What’s Going On concludes with perhaps my favorite track of the album, although selecting only one is a losing proposition since they’re all so good. Even so, “Inner City Blues (Make Me Wanna Holler)” is an elegy that casts America as a country of insuperable contradictions, one that flings men to the moon yet ignores citizens down on their luck, that prioritizes money over all else, and that sends “that boy off to die” while “bills pile up sky high.” When Gaye, who glides over the early lines in a loose and carefree way, switches gears to syncopation, “Inner City Blues” attains a formal and vocal brilliance that’s impossible to resist:
Oh, crime IS
In-CREAS-ing
TRIG-ger HAP-py
Po-LI-cing
PA-nic
Is SPREAD-ing
GOD knows where
We’re HEAD-ing
Oh, make me wanna holler
They don’t understand . . .
Gaye then reprises lines from “What’s Going On” to bring What’s Going On home:
Mother, Mother,
Everybody thinks we’re wrong (Mother, Mother).
Who are they to judge us (Mother, Mother)

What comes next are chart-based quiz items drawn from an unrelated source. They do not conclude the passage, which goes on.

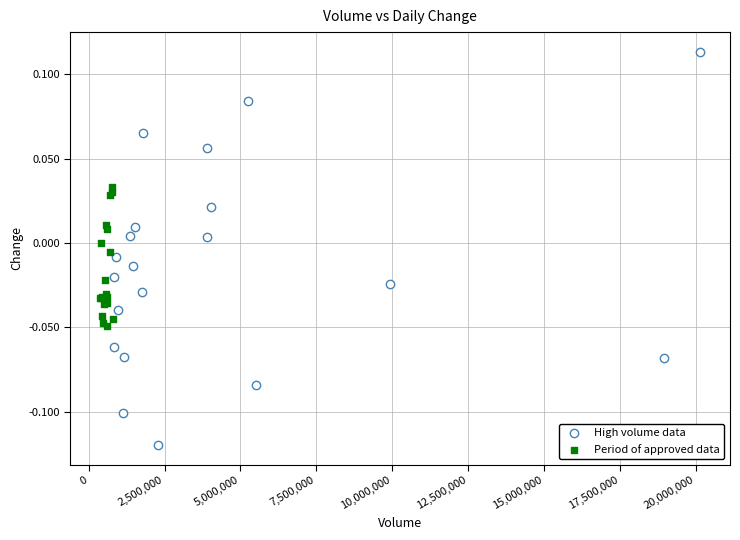

Which series reaches the maximum Y coordinate?

High volume data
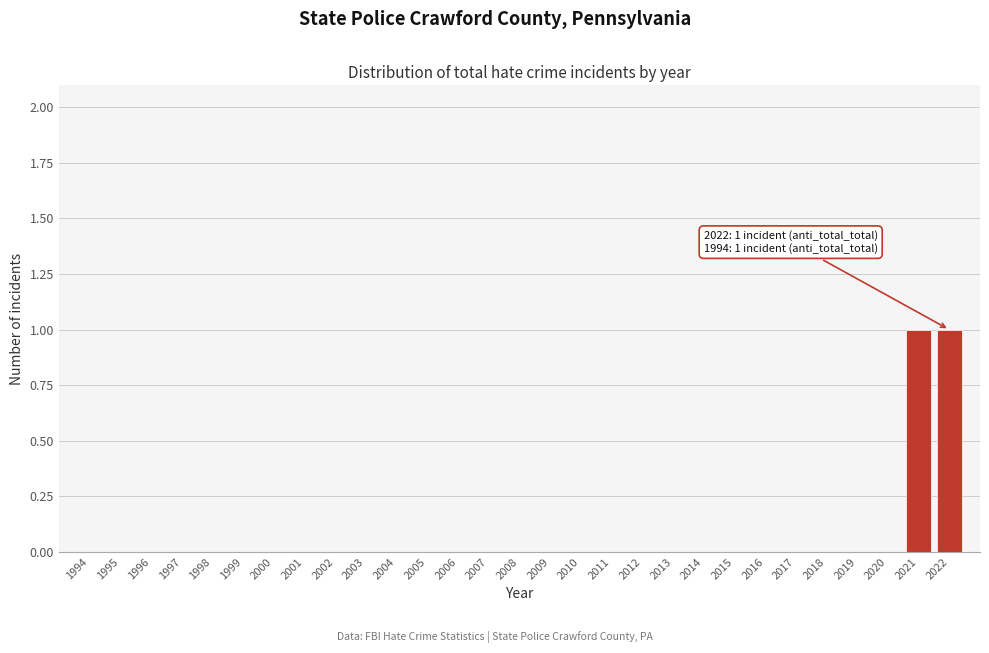

True or false: the data shows 2 at 2021.

False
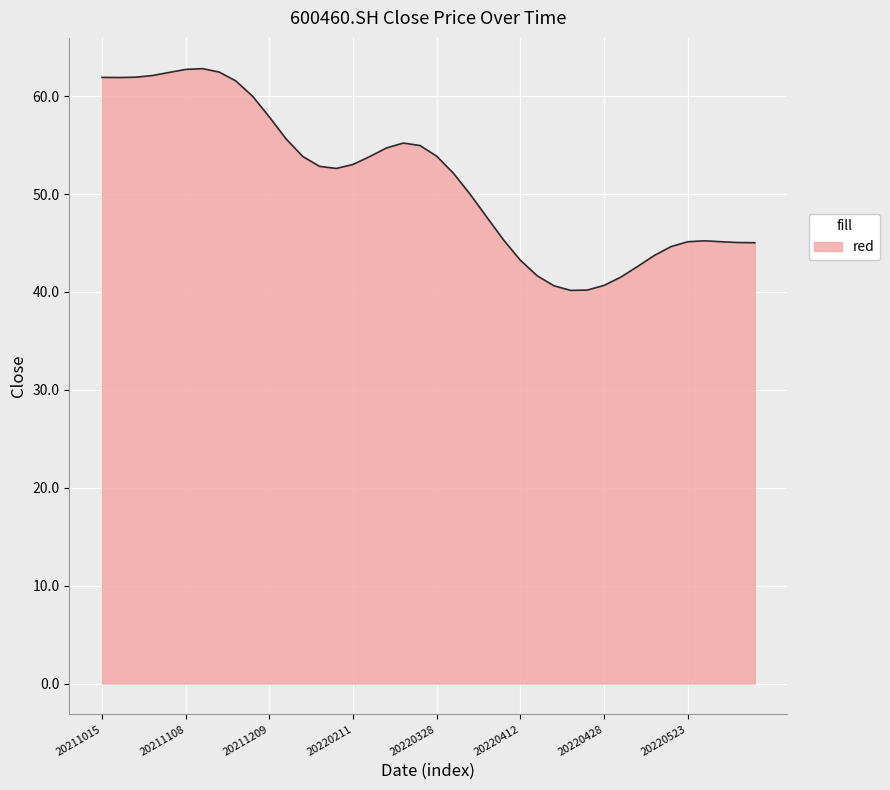

What is the maximum value shown in the chart?

62.8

Simply ‘cause we wear our hair long?
This is tough stuff on which to stage the album’s conclusion, but fabulous nonetheless. Gaye lets no one—including himself and his listeners—off the political hook in sounding what amounts to a dirge for common men and women all over the United States (and, in truth, all over the world).

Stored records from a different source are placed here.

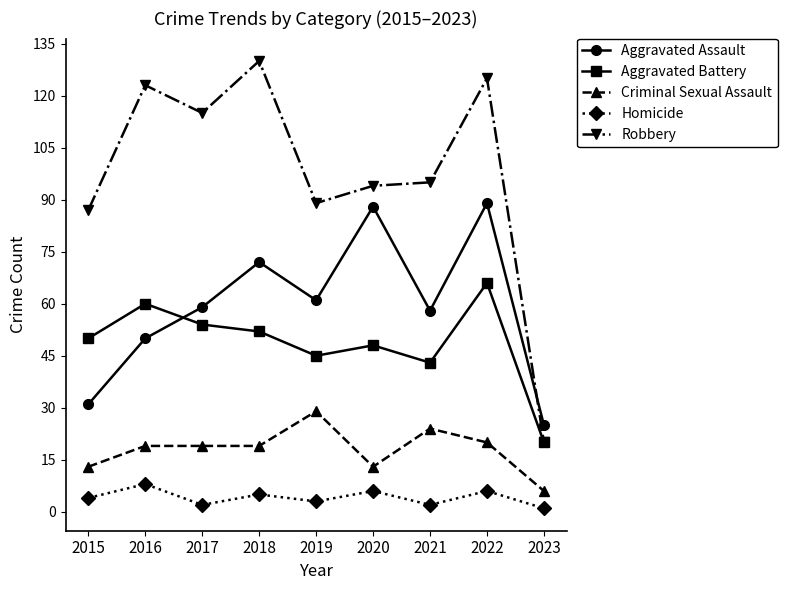

Is the value of Aggravated Assault at 2015 greater than the value of Criminal Sexual Assault at 2017?

Yes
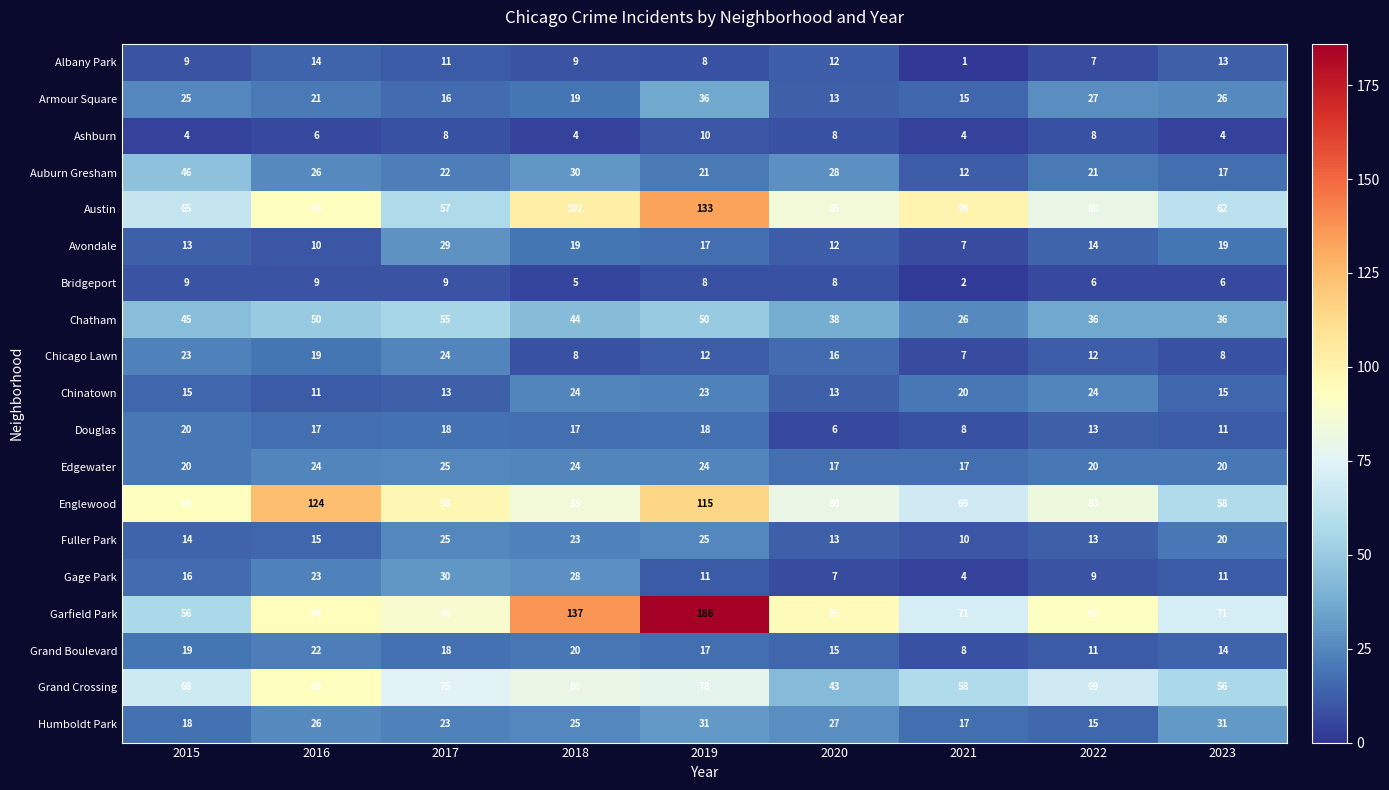

Between 2020 and 2022, which series saw the biggest shift?

Grand Crossing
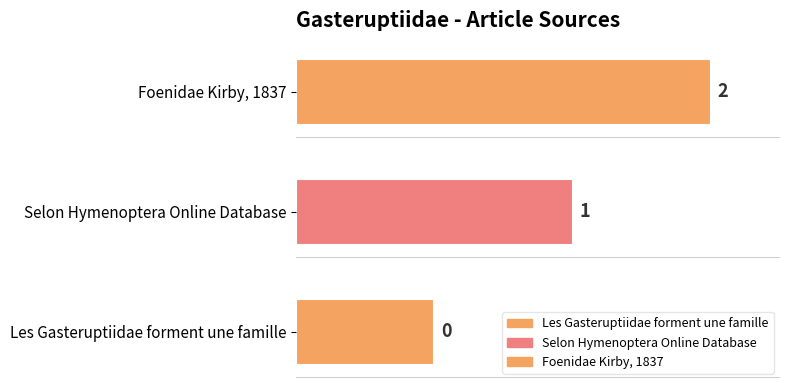

What is the sum of all values?

3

Gaye, of course, didn’t create What’s Going On alone or in a vacuum. He had five co-writers on its various tracks (Renaldo “Obie” Benson, Al Cleveland, James Nyx Jr., Elgie Stover, and Gaye’s then-wife—and Berry Gordy’s sister—Anna Gordy Gaye). The session players selected by Gaye are so good that their contributions cannot be praised highly enough. Saxophonist Eli Fontaine’s now-famous opening riff for “What’s Going On” was, according to legend, simply Fontaine goofing off while recording what he thought was a demo, only to have Gaye use it as the song’s (and, thus, the album’s) opening chords.

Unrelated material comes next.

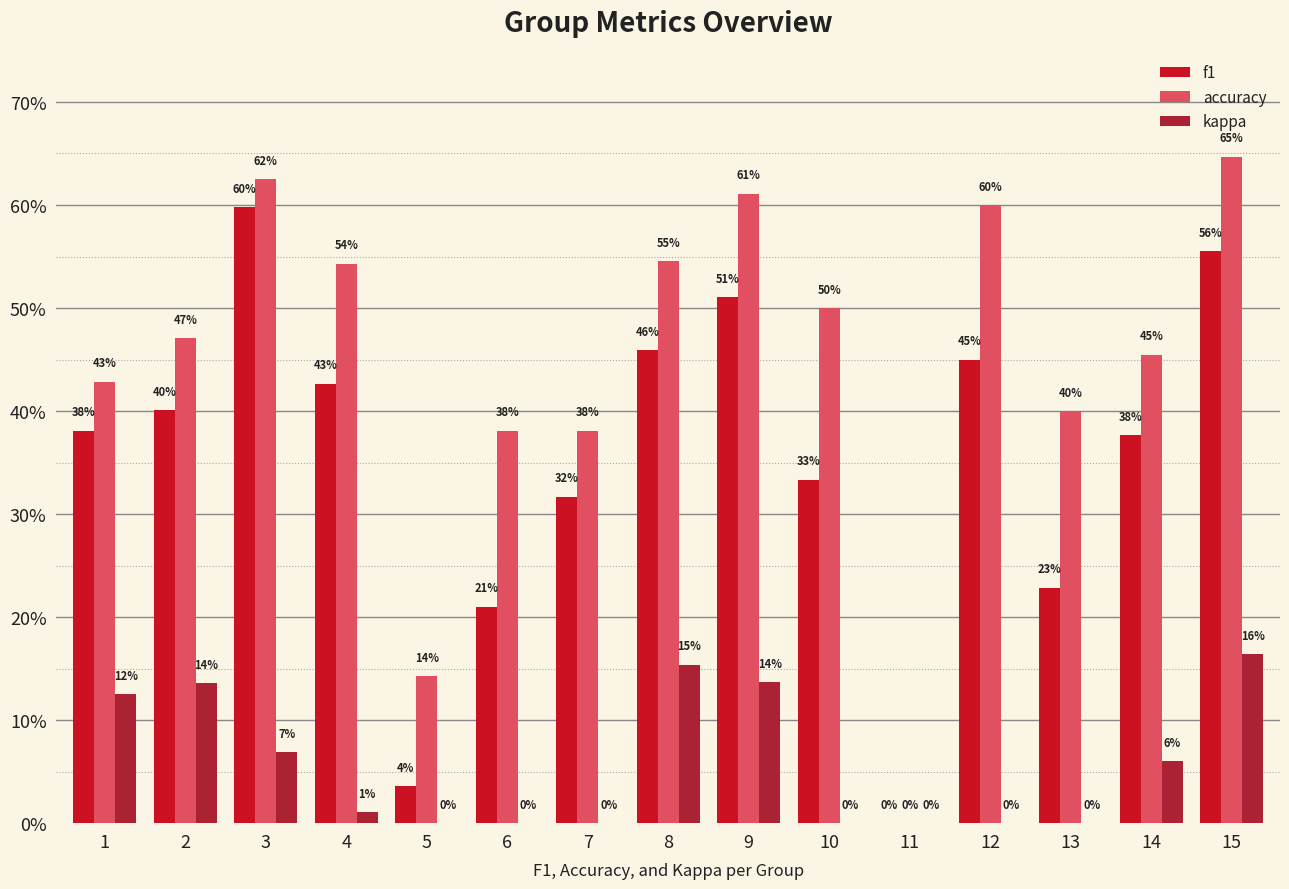

What is the sum of the kappa values at 15 and 6?

0.2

The tensions between Gaye and Berry Gordy when Gaye first played “What’s Going On” for his boss could fill a short book, so even if Gordy did call the song “the worst thing I ever heard in my life,” as music journalist Dorian Lynskey alleges in his book 33 Revolutions Per Minute,1 we should be thankful that the specter of gargantuan profits prodded Gordy to change his attitude.
In January 1971, Motown executives Barney Ales and Harry Balk—without Gordy’s knowledge or approval—sent 100,000 copies of “What’s Going On” to record stores across America, after which it became the label’s fastest-selling single. Gordy eventually permitted Gaye to do whatever he wanted with What’s Going On, in essence ceding full creative control of the album to his star performer.2
What’s Going On was chosen to head the list of “100 Best Albums Ever” in a 1997 critics’ poll conducted by the Guardian newspaper and, before that, voted “Best Album of All Time” by the writers of a 1985 issue of New Music Express magazine. These accolades, however, are less important than the sheer magnificence of What’s Going On, Marvin Gaye’s eleventh studio album and, I contend, a signature triumph of American art.
Fifty years on,* What’s Going On is as invigorating, as vibrant, and as necessary as ever. Marvin Gaye and his collaborators struck musical gold in 1971, producing a commercial record that became a forever-relevant masterwork. Not bad for ten days (or so) of effort, so I shall take Gaye’s appeals for greater understanding, kindness, and love not merely as proclamations, but as inspirations, too.
In other words, I’ll try to follow Gaye’s example by keeping my heart and my eyes open, by paying closer attention to the world and the people around me, and by hoping against hope to feel and to hear and to see—with as much grace as I can muster—what’s going on.
NOTES
Dorian Lynskey, 33 Revolutions Per Minute: A History of Protest Songs, from Billie Holiday to Green Day, HarperCollins, 2011, pg. 157.